## ENTRIES SUPPLIED
BEGIN

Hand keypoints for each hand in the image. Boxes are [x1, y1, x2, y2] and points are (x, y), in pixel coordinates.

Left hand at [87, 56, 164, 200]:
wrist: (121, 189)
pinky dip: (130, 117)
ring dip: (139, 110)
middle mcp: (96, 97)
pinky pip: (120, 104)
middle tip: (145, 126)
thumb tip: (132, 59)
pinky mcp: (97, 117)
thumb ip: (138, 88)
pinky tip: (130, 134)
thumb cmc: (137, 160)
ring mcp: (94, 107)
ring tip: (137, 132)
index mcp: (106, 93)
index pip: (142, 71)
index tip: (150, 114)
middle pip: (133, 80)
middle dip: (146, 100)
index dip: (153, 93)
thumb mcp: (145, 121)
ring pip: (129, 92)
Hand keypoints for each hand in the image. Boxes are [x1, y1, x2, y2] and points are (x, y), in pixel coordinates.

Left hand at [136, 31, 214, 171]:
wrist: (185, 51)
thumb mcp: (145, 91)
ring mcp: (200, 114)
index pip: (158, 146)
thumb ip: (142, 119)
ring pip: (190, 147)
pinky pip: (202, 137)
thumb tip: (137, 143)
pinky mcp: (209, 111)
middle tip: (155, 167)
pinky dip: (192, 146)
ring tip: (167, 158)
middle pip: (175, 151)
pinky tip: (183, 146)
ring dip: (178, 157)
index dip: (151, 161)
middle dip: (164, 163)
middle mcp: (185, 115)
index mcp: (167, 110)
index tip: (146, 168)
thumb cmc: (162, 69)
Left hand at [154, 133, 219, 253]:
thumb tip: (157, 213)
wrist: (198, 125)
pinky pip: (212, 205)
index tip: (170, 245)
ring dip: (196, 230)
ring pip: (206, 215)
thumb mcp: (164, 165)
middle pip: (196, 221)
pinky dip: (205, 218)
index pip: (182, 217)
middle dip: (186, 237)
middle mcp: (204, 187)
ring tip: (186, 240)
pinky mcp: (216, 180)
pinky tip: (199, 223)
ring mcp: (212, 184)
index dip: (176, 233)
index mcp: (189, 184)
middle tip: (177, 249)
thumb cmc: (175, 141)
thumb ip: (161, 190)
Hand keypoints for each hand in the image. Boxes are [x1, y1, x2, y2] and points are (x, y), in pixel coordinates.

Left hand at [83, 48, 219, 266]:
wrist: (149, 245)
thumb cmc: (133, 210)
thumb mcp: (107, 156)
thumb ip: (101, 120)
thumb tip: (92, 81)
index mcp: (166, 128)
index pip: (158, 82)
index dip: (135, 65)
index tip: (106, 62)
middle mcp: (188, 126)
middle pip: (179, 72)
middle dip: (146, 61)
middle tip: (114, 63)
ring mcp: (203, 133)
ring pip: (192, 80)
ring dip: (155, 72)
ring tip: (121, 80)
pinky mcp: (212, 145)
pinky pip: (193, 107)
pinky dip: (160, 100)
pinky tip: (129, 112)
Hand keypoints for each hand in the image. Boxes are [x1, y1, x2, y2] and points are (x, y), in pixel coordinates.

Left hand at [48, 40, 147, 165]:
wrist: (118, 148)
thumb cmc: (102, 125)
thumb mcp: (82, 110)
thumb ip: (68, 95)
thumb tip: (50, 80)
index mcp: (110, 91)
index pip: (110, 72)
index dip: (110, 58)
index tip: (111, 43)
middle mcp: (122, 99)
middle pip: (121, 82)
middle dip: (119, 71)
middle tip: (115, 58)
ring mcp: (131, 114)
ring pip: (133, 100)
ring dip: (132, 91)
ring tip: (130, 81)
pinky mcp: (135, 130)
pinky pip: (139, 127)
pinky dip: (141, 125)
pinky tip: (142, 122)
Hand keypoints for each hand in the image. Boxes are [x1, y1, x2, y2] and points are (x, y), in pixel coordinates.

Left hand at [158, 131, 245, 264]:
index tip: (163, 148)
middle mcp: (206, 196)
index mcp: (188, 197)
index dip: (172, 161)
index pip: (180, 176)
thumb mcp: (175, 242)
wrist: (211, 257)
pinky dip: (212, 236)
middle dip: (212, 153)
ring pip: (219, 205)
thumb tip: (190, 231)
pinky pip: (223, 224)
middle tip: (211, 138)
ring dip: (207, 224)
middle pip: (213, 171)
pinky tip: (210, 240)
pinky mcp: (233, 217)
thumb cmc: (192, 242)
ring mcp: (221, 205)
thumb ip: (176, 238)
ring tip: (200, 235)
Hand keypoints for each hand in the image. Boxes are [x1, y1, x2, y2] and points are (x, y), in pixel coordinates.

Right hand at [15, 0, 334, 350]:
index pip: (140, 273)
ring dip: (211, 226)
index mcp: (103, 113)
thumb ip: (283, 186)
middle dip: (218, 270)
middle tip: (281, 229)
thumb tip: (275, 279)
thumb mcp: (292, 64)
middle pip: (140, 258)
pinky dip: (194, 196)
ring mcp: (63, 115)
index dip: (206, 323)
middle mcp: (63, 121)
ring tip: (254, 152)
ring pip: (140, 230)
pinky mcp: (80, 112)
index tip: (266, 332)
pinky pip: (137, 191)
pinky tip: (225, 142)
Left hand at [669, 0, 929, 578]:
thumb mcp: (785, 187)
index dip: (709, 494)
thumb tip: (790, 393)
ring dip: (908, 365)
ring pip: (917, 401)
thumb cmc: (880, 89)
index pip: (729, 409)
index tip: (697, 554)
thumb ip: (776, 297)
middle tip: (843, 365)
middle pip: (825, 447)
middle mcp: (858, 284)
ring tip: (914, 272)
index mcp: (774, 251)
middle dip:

END

## EXERCISE BRIEF
In the entries above, find the line holding "index mcp: (188, 197)" and the line holding "ring dip: (207, 224)", then retype exactly those two lines and every line between them, and nothing else.

## RESULT
index mcp: (188, 197)
index dip: (172, 161)
index pip: (180, 176)
thumb mcp: (175, 242)
wrist: (211, 257)
pinky dip: (212, 236)
middle dip: (212, 153)
ring pip: (219, 205)
thumb tip: (190, 231)
pinky pip: (223, 224)
middle tip: (211, 138)
ring dip: (207, 224)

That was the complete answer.